Finn and Rose’s story is often cited as the worst part of Last Jedi, in part because he has to be told by a brand new character that the First Order is bad, despite already being a literal child soldier who defected just a few days ago. While Canto Bight is a missed opportunity in that we don’t see Boyega or Tran dressed to the nines looking as beautiful as they are in real life, it does its job in giving Finn a reason to stick around with the First Order. One thing that can’t be denied about Finn at the time was his tendency to flee and try to get out of dodge, it’s in fact something he did at least three times in the previous film. So for him to declare himself “rebel scum” after defeating the Order’s Captain Phasma feels like the culmination of a two-film arc for a character who has only truly looked out for himself. But there’s still one more movie to go, and there was frankly no way he was going to end up finding out who he was, so what do you do now? According to Rise of Skywalker, jack shit.

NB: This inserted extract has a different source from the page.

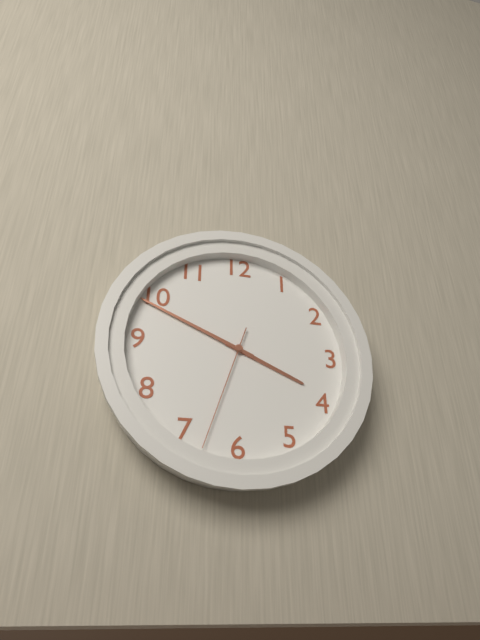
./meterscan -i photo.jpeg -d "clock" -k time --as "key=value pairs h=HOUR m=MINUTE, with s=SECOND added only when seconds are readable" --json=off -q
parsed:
h=3 m=49 s=33
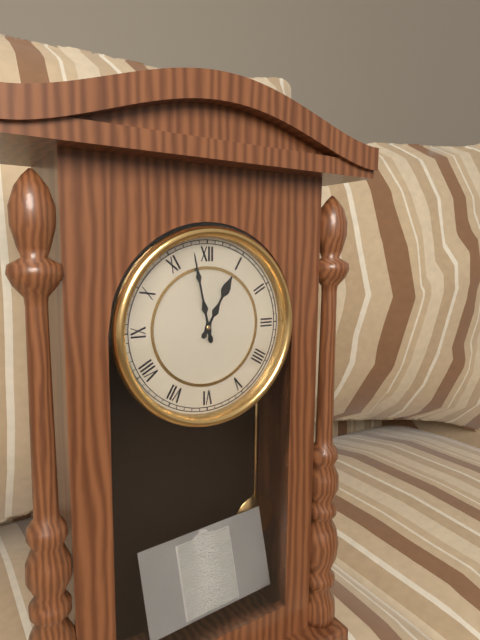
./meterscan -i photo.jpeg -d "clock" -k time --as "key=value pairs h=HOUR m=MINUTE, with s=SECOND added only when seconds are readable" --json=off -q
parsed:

Like his character’s fans, Boyega wasn’t in love with what Finn went through in Last Jedi, and Rise of Skywalker seemed prime to give him a more action-focused story by putting him with Poe Dameron and Rey, the other two parts of the sequel trilogy’s triumvirate. But of this trio, Skywalker is just easily interested in him the least, building up a potential moment only to yank it away at the last minute.
During their travels to Passana, which is basically space Coachella, Finn, Rey, Poe, and the rest of their party get stuck in quicksand. When it seems they’ll die, Finn tries hurriedly tell Rey something, only to be cut off as they all sink to the floor. It’s a small moment brought up later in the film that sees no resolution, and the initial belief from many would be that he planned to tell Rey he loved her. They ultimately live, and despite being asked about it twice later in the film, he decides to leave whatever he wanted to say on the table for later.
Throughout the remainder of their adventure, the film all but explicitly says that Finn is Force-sensitive. The Force is ultimately how he fought his First Order programming as a child soldier, and Jannah and her band of ex-Stormtroopers had the same thing happen to them. He even senses when Rey has died after her confrontation with Palpatine.
Sure, this is incredibly obvious if you just watch the film, but then both Boyega on Twitter and director JJ Abrams during a film Q&A separately over the weekend had to state what Finn meant to tell Rey. You shouldn’t need to hop on Twitter over the weekend to get an actual hard confirmation of what a two and a half-hour film was sporadically building up to. When you stop and think about it, it makes no damn sense that he would take a moment when all of them are near death to reveal he’s Force-sensitive. In hindsight, not letting the film itself give him that moment to declare what he is winds up hurting Rey’s final moments on Tatooine when we she ignites her own custom made lightsaber. And one can argue that not every Force-sensitive person is a Jedi, but this falls apart since just two films ago, he was using the lightsaber of Luke Skywalker.
Finn’s adventures will likely continue in some other form eventually, because that’s just how the Star Wars machine rolls. Odds are, we’ll get an announcement of a Disney+ limited series in a year or two where he ignites his own saber and we all lose our minds. But as it stands, Skywalker has left one of its best assets, and the hype he inspired for its starting film, without any real sense of closure.